Step 1: Run Responder

sudo python3 /usr/share/responder/Responder.py -I eth0 -dvw

We run responder at first may be in the morning or after the lunch because it needs a lot of traffic. We run this before any nmap scan or nessus scan.

As You can see, SMB/HTTP Server/SQL Server .. Are all servers generated by responder to poison the victim.

Generate an Event

Since we are doing this locally, let’s generate an event, I have already a windows VM, so ill try to mistype a host folder and let’s catch the event !

Catch it !

Let’s check our Responder !

We caught and poisoned the Server Administrator, with IP @ = 10.0.2.15, that tried to access the mistyped source folder.

For sake of clarity, let’s capture another one from another VM called Etudiant 2 :

Once captured, the hashes will be stored inside the Responder/logs directory. You can use the following commands to extract unique hashes and store them into a file named ntlm-hashes.txt.

#!/bin/bash

for user in `strings /usr/share/responder/logs/Responder-Session.log | grep "NTLMv2-SSP Hash" | cut -d ":" -f 4-6 | sort -u -f | awk '{$1=$1};1'`
do
echo "[*] search for: $user";
strings /usr/share/responder/logs/Responder-Session.log | grep "NTLMv2-SSP Hash" | grep -i $user | cut -d ":" -f 4-10 | head -n 1 | awk '{$1=$1};1' >> ntlm-hashes.txt
done

Cracking our capture Hashes!

NB : It is recommended to run hashcat on your local machine rather than on your VM. This is because your VM will use the CPU, while your host machine can utilize the GPU for better performance.

For those who wants to run it on linux :

Let’s see the results :

the cracked Passwords Are : P@$$word and Password753+

I intentionally simulated a possible password for the sake of this article to demonstrate how easily it can be cracked.

NB :

• If you didn’t get a result, you might consider running hashcat on a different wordlist than rockyou.txt, such as rockyou2021 (which contains trillions of passwords and is over 20 GB in size), or performing a brute force attack on the password using the “-a 3” parameter of hashcat and specifying your custom dictionary.

This article is great to understand this matter (scroll down)

Abusing LLMNR/NBT-NS in Active Directory Domains: Part 2 (Cracking NTLMv2 Hashes w/ Hashcat)

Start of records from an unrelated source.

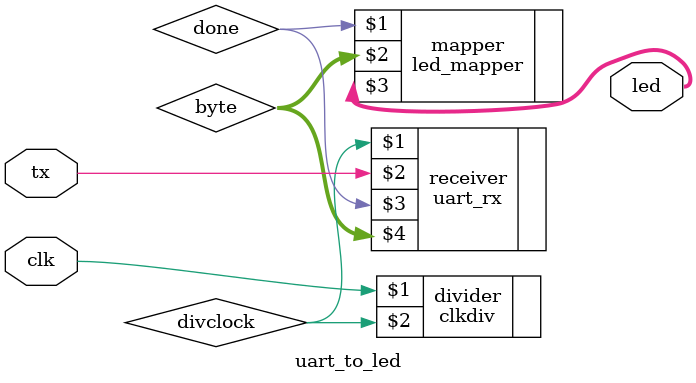
<source format=v>
`timescale 100ns / 10ns

/*
 * uart_to_led - Small UART test module that connects a 9600-baud UART receiver
 * to the Arty A7 FPGA board's LED array.
 * Send it a byte via UART to make it display the values on the eight LEDs.
 */
module uart_to_led(
    input clk,
    input tx,
    output [7:0] led
    );

    wire divclock;
    wire done;
    wire [7:0] byte;

    clkdiv divider(clk, divclock);
    uart_rx receiver(divclock, tx, done, byte);
    led_mapper mapper(done, byte, led);

endmodule

</source>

• if your hash cat didn’t run on VM, try using — force

And congratulations! You have now obtained the passwords for the “Administrateur” DC and the “ETUDIANT2” accounts! 🫡🥳👏

Final Stage of the Article :

What can we do To Mitigate this ?!

There are several steps we can take to combat the effectiveness of Responder:

1. Have effective anti-virus
   An effective anti-virus can natively block LLMNR and NetBIOS Server Name broadcast requests, thus preventing credential harvesting. As far as I have been able to find, Windows Defender does not have this capability. Your best is to invest in a good AV vendor solution.
2. Disable LLMNR/NetBIOS Broadcast
   The simplest way to defend against LLMNR/NBT-NS poisoning is to disable both LLMNR and NBT-NS completely. For networks that use an ordinary DNS server for name resolution, disabling LLMNR and NBT-NS should have no adverse effects, and by disabling these services you will have closed a prominent security hole.

DISABLE LLMNR

Open ‘Group Policy Management’ on the domain controller.

Add a new GPO (Forest -> Domains -> Your Domain -> Group Policy Objects and Right Click -> New)

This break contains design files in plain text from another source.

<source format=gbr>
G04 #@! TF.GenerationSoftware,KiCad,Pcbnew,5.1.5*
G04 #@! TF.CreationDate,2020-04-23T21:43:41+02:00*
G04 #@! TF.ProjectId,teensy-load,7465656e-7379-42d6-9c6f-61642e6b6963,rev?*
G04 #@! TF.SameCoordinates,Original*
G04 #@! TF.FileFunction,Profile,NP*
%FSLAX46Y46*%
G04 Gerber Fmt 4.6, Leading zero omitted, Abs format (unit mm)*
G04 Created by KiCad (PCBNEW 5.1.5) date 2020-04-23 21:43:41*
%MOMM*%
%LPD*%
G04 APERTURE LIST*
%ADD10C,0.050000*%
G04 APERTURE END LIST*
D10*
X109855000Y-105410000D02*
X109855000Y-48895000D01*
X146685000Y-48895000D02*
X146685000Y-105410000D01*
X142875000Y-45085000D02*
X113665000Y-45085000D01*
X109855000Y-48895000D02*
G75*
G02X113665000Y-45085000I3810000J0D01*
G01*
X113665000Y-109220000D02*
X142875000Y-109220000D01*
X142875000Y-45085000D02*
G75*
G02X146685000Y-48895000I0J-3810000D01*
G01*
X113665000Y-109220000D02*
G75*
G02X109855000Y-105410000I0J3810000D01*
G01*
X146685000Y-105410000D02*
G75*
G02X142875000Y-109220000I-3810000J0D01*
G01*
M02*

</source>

You can name the new GPO whatever you like but we’ve called it ‘LLMNR Disabled’.

Right Click the new GPO and select ‘edit’.

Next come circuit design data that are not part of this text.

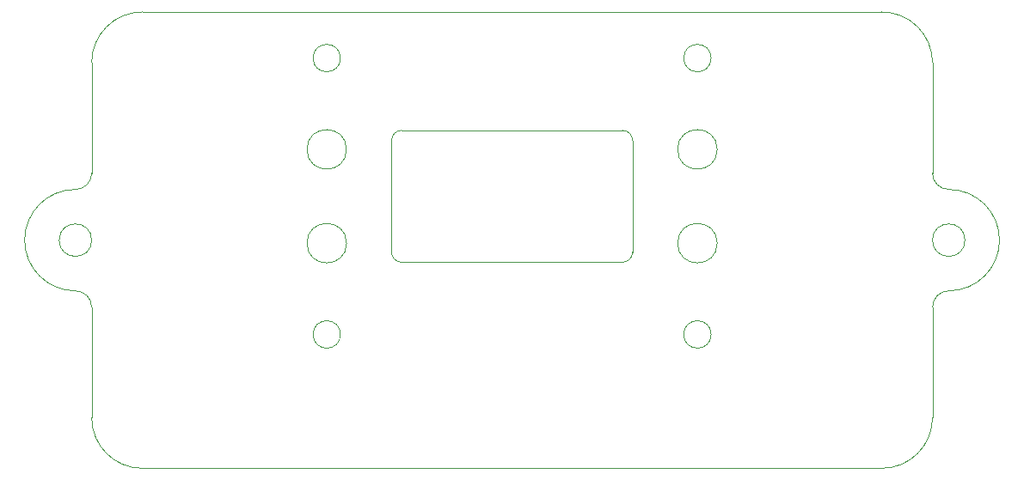
<source format=gbr>
%TF.GenerationSoftware,KiCad,Pcbnew,5.1.10*%
%TF.CreationDate,2021-05-04T13:24:29+02:00*%
%TF.ProjectId,Uyue_946_1010,55797565-5f39-4343-965f-313031302e6b,rev?*%
%TF.SameCoordinates,Original*%
%TF.FileFunction,Profile,NP*%
%FSLAX46Y46*%
G04 Gerber Fmt 4.6, Leading zero omitted, Abs format (unit mm)*
G04 Created by KiCad (PCBNEW 5.1.10) date 2021-05-04 13:24:29*
%MOMM*%
%LPD*%
G01*
G04 APERTURE LIST*
%TA.AperFunction,Profile*%
%ADD10C,0.050000*%
%TD*%
G04 APERTURE END LIST*
D10*
X-41399998Y-6601001D02*
X-41400000Y-17500000D01*
X-43000003Y-4997999D02*
G75*
G02*
X-48000001Y1000I1J4999999D01*
G01*
X-47999000Y1002D02*
G75*
G02*
X-43000001Y5001000I4999999J-1D01*
G01*
X-42999998Y-5001001D02*
G75*
G02*
X-41399998Y-6601001I0J-1600000D01*
G01*
X-41401001Y6599998D02*
G75*
G02*
X-43001001Y4999998I-1600000J0D01*
G01*
X41401001Y-6599998D02*
X41400000Y-17500000D01*
X41401001Y-6599998D02*
G75*
G02*
X43001001Y-4999998I1600000J0D01*
G01*
X43000000Y5000000D02*
G75*
G02*
X41400000Y6600000I0J1600000D01*
G01*
X43000002Y4998999D02*
G75*
G02*
X48000000Y0I-1J-4999999D01*
G01*
X47998999Y-2D02*
G75*
G02*
X43000000Y-5000000I-4999999J1D01*
G01*
X-36400000Y-22500000D02*
G75*
G02*
X-41400000Y-17500000I0J5000000D01*
G01*
X41400000Y-17500000D02*
G75*
G02*
X36400000Y-22500000I-5000000J0D01*
G01*
X36400000Y22500000D02*
G75*
G02*
X41400000Y17500000I0J-5000000D01*
G01*
X-41400000Y17500000D02*
G75*
G02*
X-36400000Y22500000I5000000J0D01*
G01*
X-41400000Y17500000D02*
X-41400000Y6600000D01*
X41400000Y17500000D02*
X41400000Y6600000D01*
X-10870000Y-2180000D02*
G75*
G02*
X-11870000Y-1180000I0J1000000D01*
G01*
X11870000Y-1180000D02*
G75*
G02*
X10870000Y-2180000I-1000000J0D01*
G01*
X10870000Y10820000D02*
G75*
G02*
X11870000Y9820000I0J-1000000D01*
G01*
X-11870000Y9820000D02*
G75*
G02*
X-10870000Y10820000I1000000J0D01*
G01*
X10870000Y-2180000D02*
X-10870000Y-2180000D01*
X11870000Y9820000D02*
X11870000Y-1180000D01*
X-10870000Y10820000D02*
X10870000Y10820000D01*
X-11870000Y-1180000D02*
X-11870000Y9820000D01*
X19600000Y-9300000D02*
G75*
G03*
X19600000Y-9300000I-1350000J0D01*
G01*
X19600000Y17950000D02*
G75*
G03*
X19600000Y17950000I-1350000J0D01*
G01*
X-16900000Y-9300000D02*
G75*
G03*
X-16900000Y-9300000I-1350000J0D01*
G01*
X-16900000Y17950000D02*
G75*
G03*
X-16900000Y17950000I-1350000J0D01*
G01*
X-16300000Y8950000D02*
G75*
G03*
X-16300000Y8950000I-1950000J0D01*
G01*
X-16300000Y-300000D02*
G75*
G03*
X-16300000Y-300000I-1950000J0D01*
G01*
X20200000Y-300000D02*
G75*
G03*
X20200000Y-300000I-1950000J0D01*
G01*
X20200000Y8950000D02*
G75*
G03*
X20200000Y8950000I-1950000J0D01*
G01*
X44600000Y0D02*
G75*
G03*
X44600000Y0I-1600000J0D01*
G01*
X-41400000Y0D02*
G75*
G03*
X-41400000Y0I-1600000J0D01*
G01*
X-36400000Y-22500000D02*
X36400000Y-22500000D01*
X-36400000Y22500000D02*
X36400000Y22500000D01*
M02*

</source>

Go to Computer Configuration -> Policies -> Administrative Templates -> Network -> DNS Client

Double click ‘Turn off multicast name resolution’ and select ‘Enabled’.

Click ‘Apply’ and then ‘OK’

DISABLE NBT-NS

Go to Control Panel -> Network and Internet -> Network and Sharing Centre -> Change Adapter Settings

Right click the network interface in use and choose ‘Properties’.

Double click ‘Internet Protocol Version 4 (TCP/IPv4)’ and then click ‘Advanced’

Go to the ‘WINS’ tab, click ‘Disable NetBIOS over TCP/IP’ and then click ‘OK’.

That’s it for this Article, I hope this helped 👀.